Nonprofit Mosaic in Wynberg works to root out gender-based violence.

She organises programmes and workshops to build women’s and children’s self-confidence. But people often turn back to drugs and abusive relationships because of the limited opportunities where they live, Hendricks says.

Her sentiment is echoed by people at the Women’s Legal Centre, a nonprofit institution that focuses on gender equality. Sanja Bornman, an attorney who manages the centre’s violence against women programme, says although South Africa has strong laws and policies against gender-based violence, there is still “a true lack of political will and sufficient resourcing” to help women living in violent, poverty-stricken places.

Abrahams’s stress is already mounting.
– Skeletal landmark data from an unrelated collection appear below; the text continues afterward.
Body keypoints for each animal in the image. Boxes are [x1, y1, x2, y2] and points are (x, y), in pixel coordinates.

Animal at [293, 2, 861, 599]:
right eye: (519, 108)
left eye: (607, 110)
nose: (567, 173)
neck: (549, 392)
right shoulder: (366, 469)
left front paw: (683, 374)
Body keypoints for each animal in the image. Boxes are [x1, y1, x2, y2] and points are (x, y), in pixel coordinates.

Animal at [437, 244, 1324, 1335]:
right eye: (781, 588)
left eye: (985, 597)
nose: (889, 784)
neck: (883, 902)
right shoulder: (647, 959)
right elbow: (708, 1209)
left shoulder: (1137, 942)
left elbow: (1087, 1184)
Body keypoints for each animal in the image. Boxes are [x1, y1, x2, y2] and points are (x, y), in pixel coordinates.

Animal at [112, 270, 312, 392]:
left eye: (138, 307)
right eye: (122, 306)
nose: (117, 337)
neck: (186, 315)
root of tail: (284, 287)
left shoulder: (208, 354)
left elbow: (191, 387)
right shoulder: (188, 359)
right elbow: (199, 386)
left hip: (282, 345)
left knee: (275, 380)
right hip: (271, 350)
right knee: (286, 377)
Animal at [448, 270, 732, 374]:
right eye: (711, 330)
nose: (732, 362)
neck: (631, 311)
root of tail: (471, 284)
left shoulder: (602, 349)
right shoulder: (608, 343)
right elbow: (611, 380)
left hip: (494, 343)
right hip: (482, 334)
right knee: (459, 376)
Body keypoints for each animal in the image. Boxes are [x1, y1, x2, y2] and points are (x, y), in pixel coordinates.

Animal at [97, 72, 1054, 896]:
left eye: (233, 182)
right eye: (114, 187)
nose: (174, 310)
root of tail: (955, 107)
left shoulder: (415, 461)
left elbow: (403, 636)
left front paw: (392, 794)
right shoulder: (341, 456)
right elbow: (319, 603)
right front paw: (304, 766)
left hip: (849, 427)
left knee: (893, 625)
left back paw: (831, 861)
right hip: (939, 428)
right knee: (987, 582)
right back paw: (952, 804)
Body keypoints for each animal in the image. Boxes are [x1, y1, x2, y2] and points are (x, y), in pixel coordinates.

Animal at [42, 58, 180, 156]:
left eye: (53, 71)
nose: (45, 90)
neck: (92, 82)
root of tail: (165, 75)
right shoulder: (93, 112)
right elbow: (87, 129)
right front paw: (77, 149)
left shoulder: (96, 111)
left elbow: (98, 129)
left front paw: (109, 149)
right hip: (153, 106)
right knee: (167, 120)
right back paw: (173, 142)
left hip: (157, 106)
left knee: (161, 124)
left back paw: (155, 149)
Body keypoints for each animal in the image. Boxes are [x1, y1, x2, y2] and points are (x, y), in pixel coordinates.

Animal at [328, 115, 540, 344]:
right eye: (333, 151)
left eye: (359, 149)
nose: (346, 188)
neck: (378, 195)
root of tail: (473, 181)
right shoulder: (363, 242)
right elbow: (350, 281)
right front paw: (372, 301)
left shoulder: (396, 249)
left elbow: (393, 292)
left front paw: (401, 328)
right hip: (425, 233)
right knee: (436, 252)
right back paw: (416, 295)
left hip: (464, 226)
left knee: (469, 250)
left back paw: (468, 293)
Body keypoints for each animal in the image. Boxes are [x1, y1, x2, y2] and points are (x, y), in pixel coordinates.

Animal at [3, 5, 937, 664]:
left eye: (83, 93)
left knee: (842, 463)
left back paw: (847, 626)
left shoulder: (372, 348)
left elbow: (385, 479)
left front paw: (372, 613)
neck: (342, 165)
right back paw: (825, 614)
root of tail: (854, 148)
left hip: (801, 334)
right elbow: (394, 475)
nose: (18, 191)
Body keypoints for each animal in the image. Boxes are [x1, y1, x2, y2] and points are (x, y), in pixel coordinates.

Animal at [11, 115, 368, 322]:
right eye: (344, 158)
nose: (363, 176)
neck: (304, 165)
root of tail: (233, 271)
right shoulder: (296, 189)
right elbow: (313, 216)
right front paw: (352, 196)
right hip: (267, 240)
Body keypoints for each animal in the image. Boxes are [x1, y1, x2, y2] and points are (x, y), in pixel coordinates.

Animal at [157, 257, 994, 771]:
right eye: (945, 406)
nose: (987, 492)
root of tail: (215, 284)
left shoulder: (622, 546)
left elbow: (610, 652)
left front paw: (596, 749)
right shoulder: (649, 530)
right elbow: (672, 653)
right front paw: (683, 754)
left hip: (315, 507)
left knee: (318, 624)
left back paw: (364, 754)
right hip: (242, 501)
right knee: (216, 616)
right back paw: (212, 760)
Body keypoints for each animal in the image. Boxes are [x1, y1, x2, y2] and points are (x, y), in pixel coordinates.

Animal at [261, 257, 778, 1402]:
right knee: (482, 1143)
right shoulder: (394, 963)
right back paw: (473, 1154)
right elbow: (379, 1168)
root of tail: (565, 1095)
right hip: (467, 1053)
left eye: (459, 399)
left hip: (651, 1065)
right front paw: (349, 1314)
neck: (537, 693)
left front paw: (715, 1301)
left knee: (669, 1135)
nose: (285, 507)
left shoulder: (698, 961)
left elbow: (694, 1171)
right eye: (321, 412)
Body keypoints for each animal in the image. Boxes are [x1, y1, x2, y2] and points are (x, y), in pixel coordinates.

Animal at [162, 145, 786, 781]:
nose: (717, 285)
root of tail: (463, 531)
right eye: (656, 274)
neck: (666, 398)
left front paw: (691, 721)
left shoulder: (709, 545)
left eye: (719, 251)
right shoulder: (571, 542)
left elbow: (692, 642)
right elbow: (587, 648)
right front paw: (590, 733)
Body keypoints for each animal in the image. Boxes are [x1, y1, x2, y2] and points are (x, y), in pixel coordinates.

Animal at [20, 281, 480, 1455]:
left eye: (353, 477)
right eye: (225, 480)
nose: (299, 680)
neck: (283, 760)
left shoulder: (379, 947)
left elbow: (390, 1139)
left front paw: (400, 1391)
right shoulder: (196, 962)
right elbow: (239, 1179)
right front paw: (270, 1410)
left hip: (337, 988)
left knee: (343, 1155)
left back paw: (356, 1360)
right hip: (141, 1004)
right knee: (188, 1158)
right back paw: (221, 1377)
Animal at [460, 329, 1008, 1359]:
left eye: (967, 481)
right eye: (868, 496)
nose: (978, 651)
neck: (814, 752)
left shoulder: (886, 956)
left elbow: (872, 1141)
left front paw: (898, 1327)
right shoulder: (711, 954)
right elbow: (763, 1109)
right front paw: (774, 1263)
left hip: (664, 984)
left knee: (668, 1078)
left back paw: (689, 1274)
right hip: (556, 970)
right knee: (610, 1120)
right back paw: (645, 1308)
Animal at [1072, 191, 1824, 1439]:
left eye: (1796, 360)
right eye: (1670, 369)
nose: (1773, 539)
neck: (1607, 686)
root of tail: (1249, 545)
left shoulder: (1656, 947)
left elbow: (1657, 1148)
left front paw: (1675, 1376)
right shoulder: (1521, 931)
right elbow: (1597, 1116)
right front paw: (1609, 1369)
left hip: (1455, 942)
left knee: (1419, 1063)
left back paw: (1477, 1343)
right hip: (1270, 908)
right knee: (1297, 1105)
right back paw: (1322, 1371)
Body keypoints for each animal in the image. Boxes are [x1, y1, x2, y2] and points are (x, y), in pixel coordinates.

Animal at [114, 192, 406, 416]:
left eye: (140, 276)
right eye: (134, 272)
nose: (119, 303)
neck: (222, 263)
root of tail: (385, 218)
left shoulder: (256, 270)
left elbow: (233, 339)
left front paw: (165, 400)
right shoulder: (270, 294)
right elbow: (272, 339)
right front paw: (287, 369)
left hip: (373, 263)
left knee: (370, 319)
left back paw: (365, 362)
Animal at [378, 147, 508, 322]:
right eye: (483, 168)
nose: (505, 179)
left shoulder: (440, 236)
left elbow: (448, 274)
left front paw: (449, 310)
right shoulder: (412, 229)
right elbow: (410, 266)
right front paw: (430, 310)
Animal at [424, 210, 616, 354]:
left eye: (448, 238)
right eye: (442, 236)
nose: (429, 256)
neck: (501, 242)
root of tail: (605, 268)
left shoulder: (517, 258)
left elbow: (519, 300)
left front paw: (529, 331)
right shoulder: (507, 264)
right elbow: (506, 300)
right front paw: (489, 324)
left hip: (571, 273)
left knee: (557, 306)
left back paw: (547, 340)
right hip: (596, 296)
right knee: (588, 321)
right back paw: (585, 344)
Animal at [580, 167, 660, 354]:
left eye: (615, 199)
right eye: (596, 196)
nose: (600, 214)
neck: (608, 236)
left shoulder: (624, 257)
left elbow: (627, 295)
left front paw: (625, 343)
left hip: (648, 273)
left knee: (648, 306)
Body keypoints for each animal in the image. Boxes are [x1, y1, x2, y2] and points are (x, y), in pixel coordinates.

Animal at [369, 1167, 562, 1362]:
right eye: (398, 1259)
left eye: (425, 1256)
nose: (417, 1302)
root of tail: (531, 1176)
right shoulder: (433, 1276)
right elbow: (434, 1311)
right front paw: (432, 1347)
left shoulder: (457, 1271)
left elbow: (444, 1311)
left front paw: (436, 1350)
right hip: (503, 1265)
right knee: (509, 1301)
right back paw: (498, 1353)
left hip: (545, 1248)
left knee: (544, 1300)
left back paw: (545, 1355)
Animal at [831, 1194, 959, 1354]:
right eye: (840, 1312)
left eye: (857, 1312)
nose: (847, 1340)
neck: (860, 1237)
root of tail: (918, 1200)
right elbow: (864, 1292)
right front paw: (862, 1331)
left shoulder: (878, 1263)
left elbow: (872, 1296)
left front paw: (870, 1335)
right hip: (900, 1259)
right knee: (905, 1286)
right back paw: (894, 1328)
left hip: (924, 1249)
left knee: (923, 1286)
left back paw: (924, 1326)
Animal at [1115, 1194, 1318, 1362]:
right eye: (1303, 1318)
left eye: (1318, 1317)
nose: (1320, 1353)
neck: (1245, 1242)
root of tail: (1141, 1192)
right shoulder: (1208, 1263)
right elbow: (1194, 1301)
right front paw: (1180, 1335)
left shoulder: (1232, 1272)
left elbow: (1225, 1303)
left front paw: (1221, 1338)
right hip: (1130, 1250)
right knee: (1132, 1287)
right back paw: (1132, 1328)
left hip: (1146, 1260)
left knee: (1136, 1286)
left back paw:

She has a safe place at the Saartjie Baartman centre until April next year, but then she will have to return home.

Her eldest son is homeless, sleeping in the same street where she lives. She wants a rehab centre to take him in, but nobody has yet been able to help her.

“Before he used drugs, he was good in school. I adored my son,” Abrahams says. “I don’t want to live my life like this forever. I want to be free from abuse.”

* Names have been changed to protect identities.